Lens and sensor parameters:

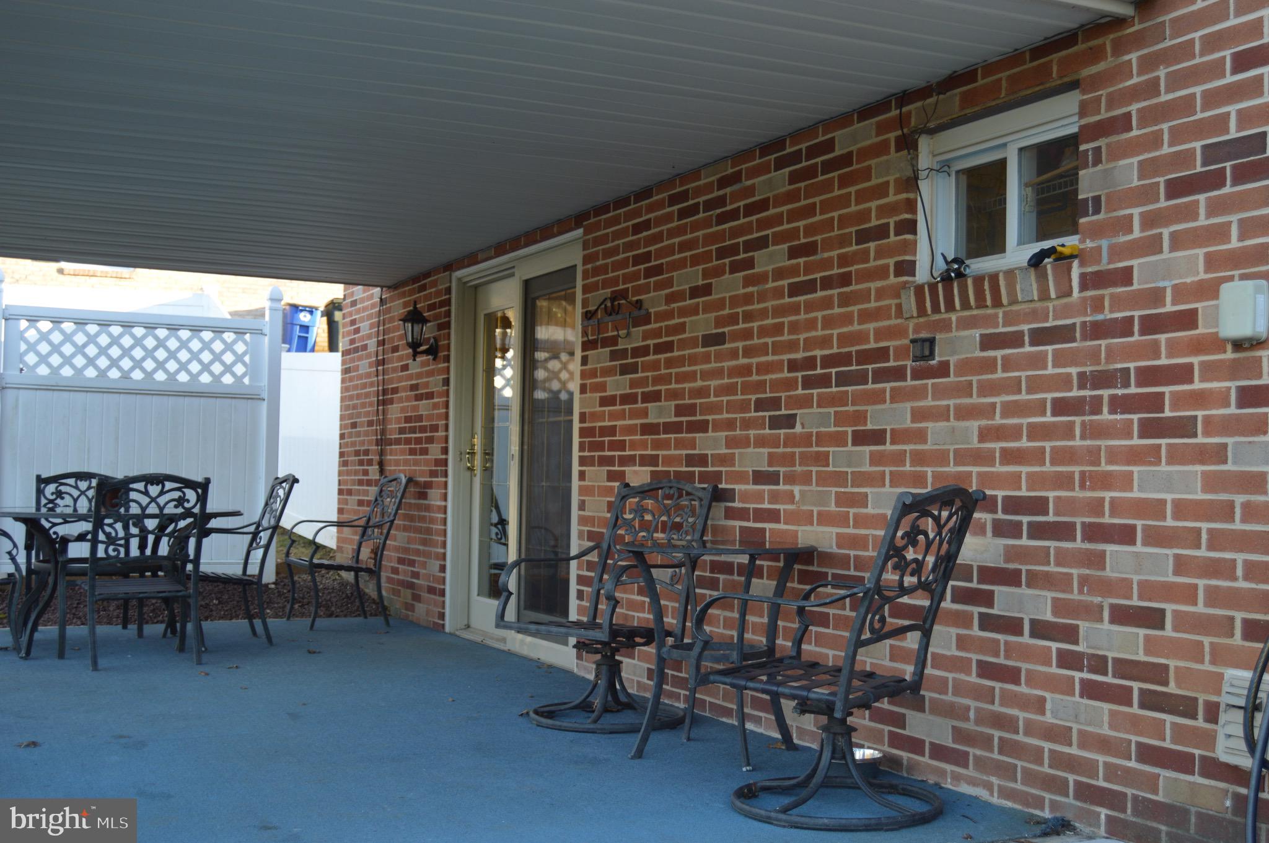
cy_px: 422
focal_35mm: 42
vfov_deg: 31.8
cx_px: 634
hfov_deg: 46.4
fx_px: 1479
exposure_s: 1/80
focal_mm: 28
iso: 200
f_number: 4.2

**What the exercise asks:**
Every line above is to be given again exactly, apart from the pictures.

**Completed exercise:**
cy_px: 422
focal_35mm: 42
vfov_deg: 31.8
cx_px: 634
hfov_deg: 46.4
fx_px: 1479
exposure_s: 1/80
focal_mm: 28
iso: 200
f_number: 4.2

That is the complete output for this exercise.